Implication: The definition above simply says that coconuts speak the way they do to show those who can't that they are better human beings although they share the same colour skin as them.


So, there you have it, coconuts enjoy making us feel like we are nothing because we can't speak with an accent. I've seen it many times, and I am sure you have seen it as well. Coconuts are everywhere, and they are big in numbers. The problem is once you are not one of them you are automatically excluded from the benefits of being a coconut. That means you can't really date a coconut, his or her friends will not accept your “uncultivated” accent. I really feel sympathy for the rest of us, those who are not coconuts. Not that we hate coconuts because we feel they are fake. We hate them because we can't be them. We want to be them because we don't like feeling the way they make us feel. How many times should we bite our tongues when in conversation with coconuts? They speak English as if they suckled it from the Queen's very breast, or at least they make it sound like it. I could give out numbers of these people right now so you can hear them for yourself, but I shall spare you the trauma.


However, as a way forward, since coconuts have a name and we don't, I will name us, those who can't speak like Americans or the English, whatever, (not even them speak like these cocos). I truly, completely, 100% believe that coconuts are insensitive to the feelings of their brothers and sisters. There could be reasons why I went to a school where we were never taught how to pronounce names and how to mold our voices when we speak. We just went to school so we could read and write. Hell, coconuts can barely write, all they do is talk, and make sure that you can hear, not what they are saying, but how they are saying it.

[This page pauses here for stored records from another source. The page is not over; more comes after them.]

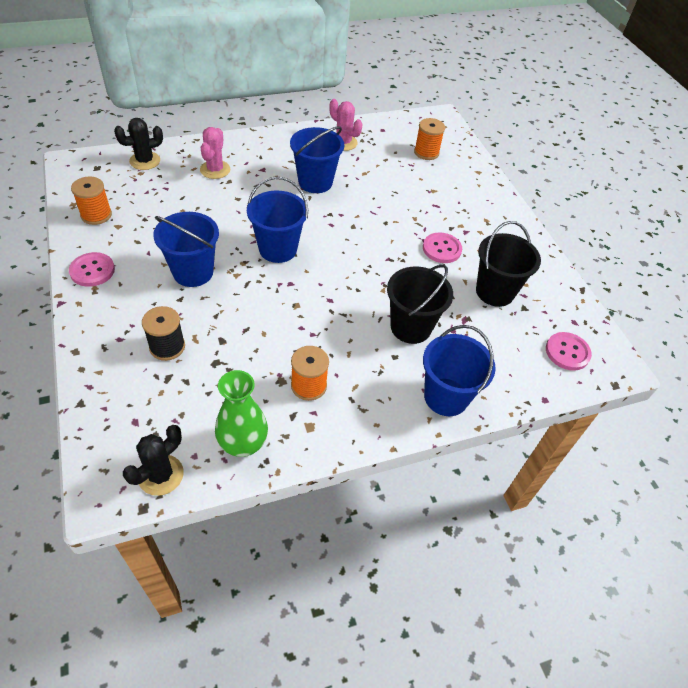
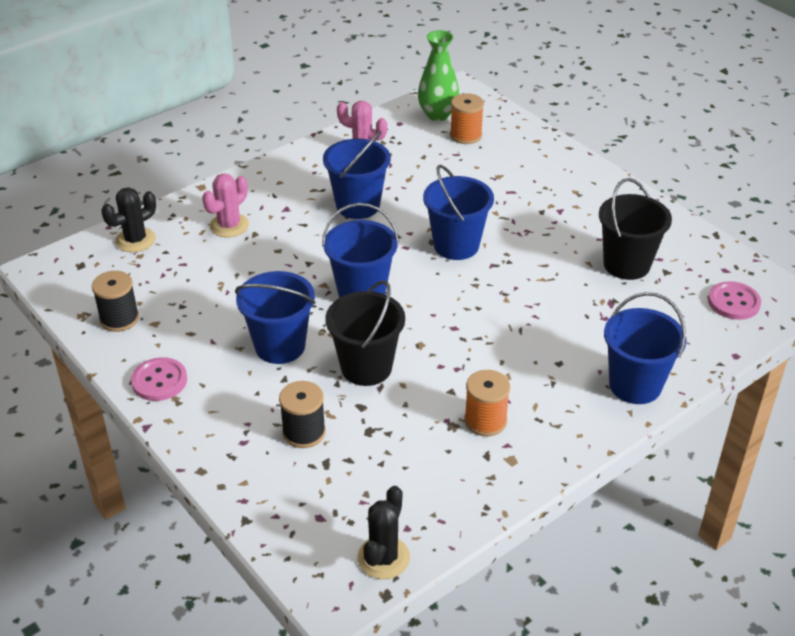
camera: 15 degrees left, 10 degrees down
(96, 215) = (119, 319): orange spool -> black spool
(215, 170) = (229, 226): pink cactus -> pink cactus turned 45 degrees clockwise
(243, 444) = (451, 499): green vase -> green vase (437, 114)
(370, 235) = (456, 245): none -> blue bucket
(411, 327) = (558, 328): black bucket -> black bucket (366, 367)
(441, 249) = (544, 237): pink button -> none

My dear non-coconut, I have a new name for you. But first you must know why these coconuts are called coconuts. Apparently, coconut is translated to mean “black outside, white inside.” That's the correct meaning, despite the fact that a real fruit coconut is brown outside. But to be politically correct, coconut means black outside, white inside. Outside they are kaffirs, inside they are our English counterparts. So where does that leave you and me? We are black both outside and inside. And we become blacker everyday when Coconutism strikes and shrinks us into inferior and unlearned kaffirs. To spare you the pain, let me give you something to be proud about. As proud as they now also call themselves coconuts, you and I mfanakiti will call ourselves Blackholes. For the meaning of blackhole, CLICK HERE. But let the world know that you are I are the Blackholes, totally black inside. We might not be the Blackhole of Calcutta, but we are the Blackholes of Mzansi. I am a Blackhole and I am proud of it, msathanyoko.




(Kwaki, I have noted that you put my poems to good use, at least they won't go to waste. And uh, can you make that six, I mean the Marzen God.)

1 comment:

KASIEKULTURE! said...

Yeah, everything was coined, and what interests me the most of the phobia us South Africans have of calling this phobia by its name, which is NEGROPHOBIA, fear and loathing of blackness, cuz I was in Jozi the whole of last week and I sort of met 34 illegal Jewish immigrants, 12 Greeks, 23 Cypriots, 17 Indians, 11 Croatians and nobody lifted a finger against them. As for Blackhole, well Biko said the first wisdon is to call things by their names. Hey holler!